EXTRAIT =>
▼▼▼

La Suisse remet le nucléaire dans ses options énergétiques - Sfen

La Suisse remet le nucléaire dans ses options énergétiques

Publié le 28 octobre 2024 - Mis à jour le 29 octobre 2024

Vers un retour du nucléaire en Suisse ? Albert Rösti, ministre en charge de l’énergie, a déclaré vouloir revenir sur la loi interdisant la construction de nouvelles centrales  Nucléaires. En ligne de mire, la sécurisation de l’approvisionnement en électricité et l’atteinte des objectifs climatiques.

La Suisse est un petit pays de 8,7 millions d’habitants forte d’une production électrique de 66 TWh (2023)1. Grâce à des ressources hydrauliques importantes et à plusieurs installations nucléaires, la production d’électricité y est très largement décarbonée. En 2023, l’hydraulique a représenté 55 % de la production et les centrales nucléaires 35 %. L’exploitation des quatre réacteurs nucléaires du pays n’est aujourd’hui soumise à aucune limite temporelle tant que le niveau de sûreté des installations est garanti. Néanmoins, l’article 12a de la loi sur l’énergie nucléaire interdit depuis 2018 la construction de nouvelles unités, induisant de fait une sortie du nucléaire à terme. Mais dans le même temps, l’objectif de neutralité carbone en 2050 ferme la porte aux énergies fossiles.

▲▲▲

DONNÉES ÉTUDIÉES =>

▼▼▼

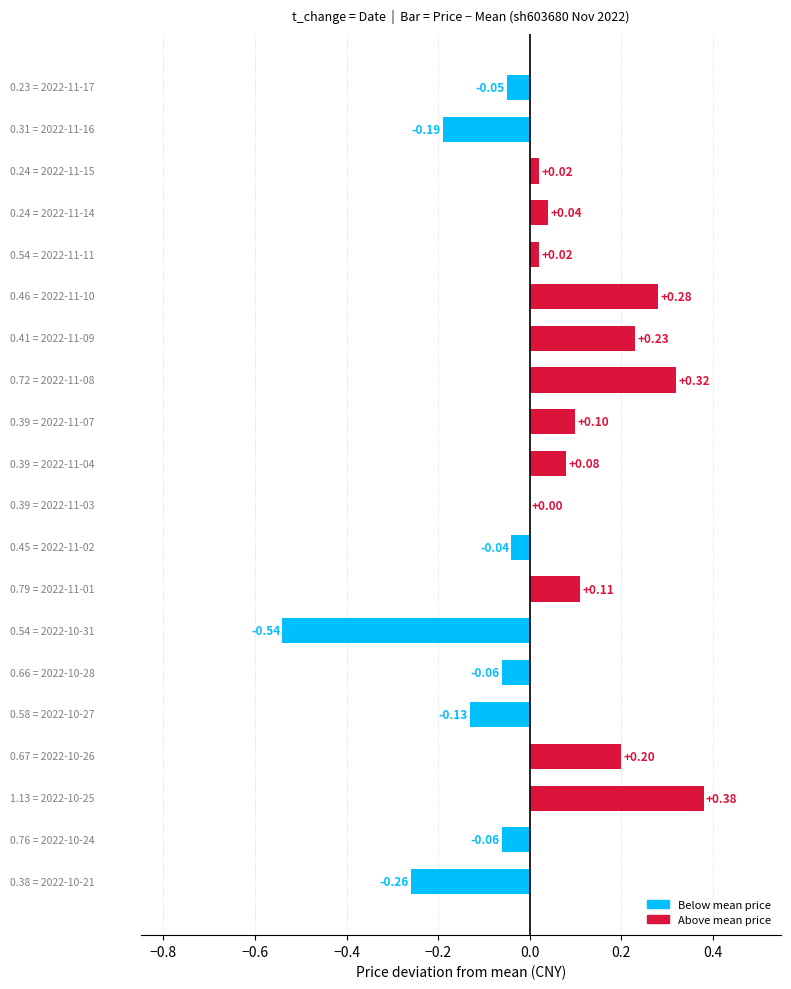

Reading left to right, extract all data points from this chart.

0.2	0.3	0.2	0.2	0.5	0.5	0.4	0.7	0.4	0.4	0.4	0.5	0.8	0.5	0.7	0.6	0.7	1.1	0.8	0.4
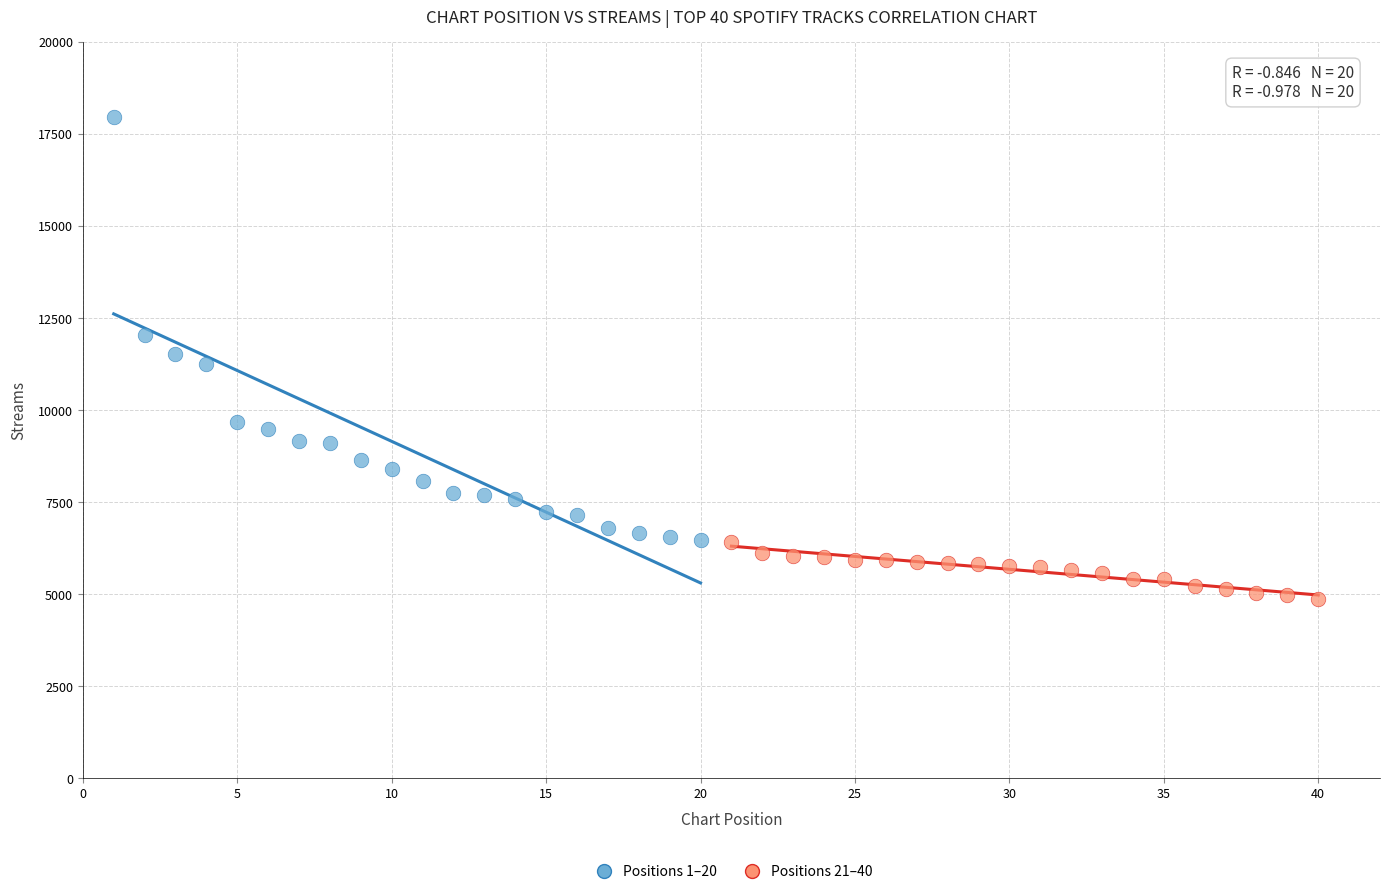

Which series reaches the minimum Y coordinate?

Positions 21–40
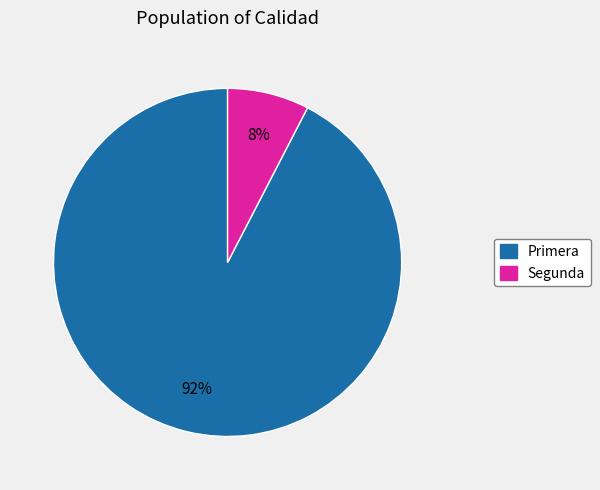

To the nearest percent, what is the average slice percentage?

50%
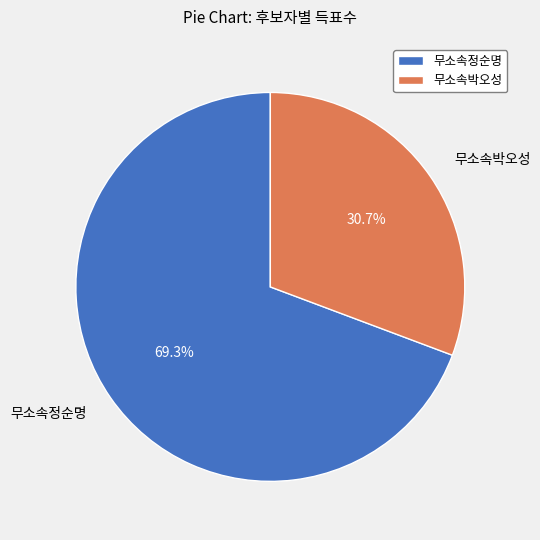

To the nearest percent, what is the difference between the 무소속정순명 and 무소속박오성 slice percentages?

39%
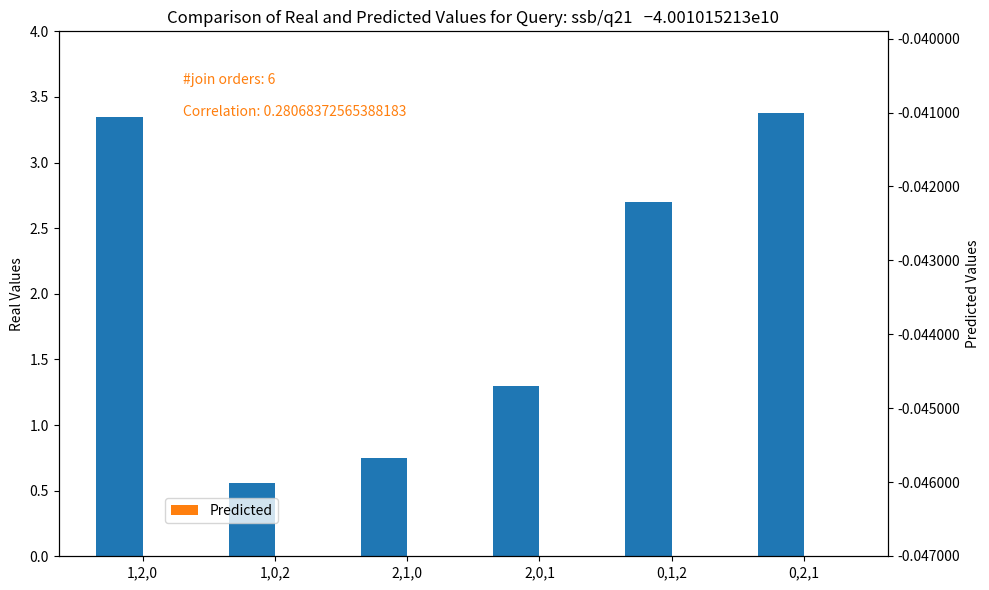

What is the value of the Real Values bar at the 4th from the left?

1.3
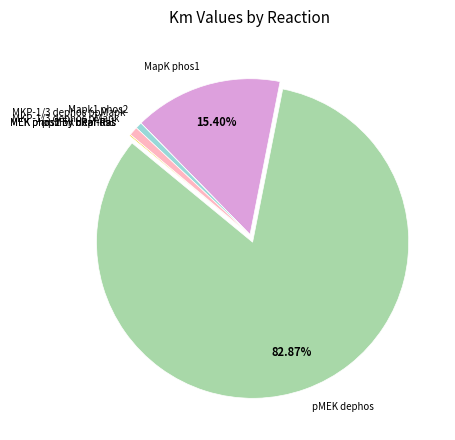

Which slice is the largest?

pMEK dephos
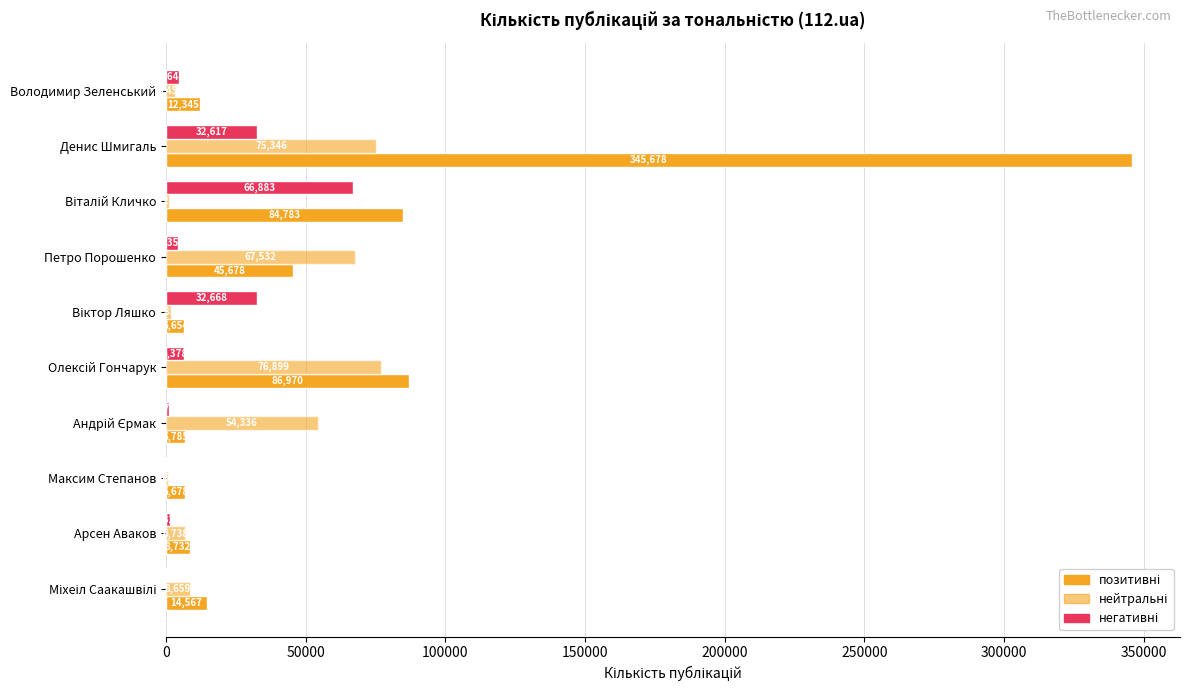

What is the lowest value of the негативні series?

87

▲▲▲

EXERCICE =>
Dans l’extrait sur le nucléaire en Suisse, réécrivez tout ce qui va de « Publié le 28 » jusqu’à « des objectifs climatiques. » en substituant « garantie » à « sécurisation ».

RÉPONSE ATTENDUE =>
Publié le 28 octobre 2024 - Mis à jour le 29 octobre 2024

Vers un retour du nucléaire en Suisse ? Albert Rösti, ministre en charge de l’énergie, a déclaré vouloir revenir sur la loi interdisant la construction de nouvelles centrales  Nucléaires. En ligne de mire, la garantie de l’approvisionnement en électricité et l’atteinte des objectifs climatiques.